Hab mir nun die Teile hier zugelegt : TP-Link TL-PA411KIT V2.0 AV500 Mini: Amazon.de: Computer & Zubehör ), die Variante mit 500 Mbit/s. Zuerst 2, der Empfänger wurde mit dem BluRayPlayer verbunden, mittlerweile kam ein 3. hinzu, der versorgt nun den PC.

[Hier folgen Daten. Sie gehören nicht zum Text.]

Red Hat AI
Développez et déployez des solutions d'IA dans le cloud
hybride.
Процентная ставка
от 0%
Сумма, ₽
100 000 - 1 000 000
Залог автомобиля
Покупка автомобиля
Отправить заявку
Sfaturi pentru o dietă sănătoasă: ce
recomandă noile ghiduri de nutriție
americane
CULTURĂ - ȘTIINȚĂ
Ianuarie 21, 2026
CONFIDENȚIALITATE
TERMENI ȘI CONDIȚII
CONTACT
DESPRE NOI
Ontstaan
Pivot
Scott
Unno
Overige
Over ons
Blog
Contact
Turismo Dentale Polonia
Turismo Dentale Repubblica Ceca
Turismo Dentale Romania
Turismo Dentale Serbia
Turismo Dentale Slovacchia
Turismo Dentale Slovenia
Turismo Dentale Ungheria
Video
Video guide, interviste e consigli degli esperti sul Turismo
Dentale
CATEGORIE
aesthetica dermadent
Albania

Verbindung erscheint mir bisher stabil, Installieren und Verschlüsseln war lächerlich einfach. Die Übertragungsrate...naja. Also die Dinger werden wie gesagt mit 500 Mbp/s beworben. Dass das nicht erreicht wird war mir klar. Dennoch - der Sender und die beiden Empfänger sind auf dem gleichen Stockwerk, keine 15 Meter voneinander entfernt und trotzdem nur eine Datenrate von 135 Mbp/s laut mitgeliefertem Tool. Das finde ich nun etwas schwach. Aber für meine Zwecke, und für die meisten anderen wohl auch, völlig ausreichend. Fürs Internet sowieso, und auch das Streamen von HD Filmen kein Problem. Fazit : Bin zufrieden


----------



## Herbboy (4. November 2015)

Die Datenrate könnte natürlich auch an den LAN-Ports der Geräte liegen, aber da hat man an sich entweder nur 100mbit oder direkt 1000 

aber wenn es ausreicht, dann ist ja alles okay. Und 135 reichen ja selbst für DSL50.000 dicke aus.


----------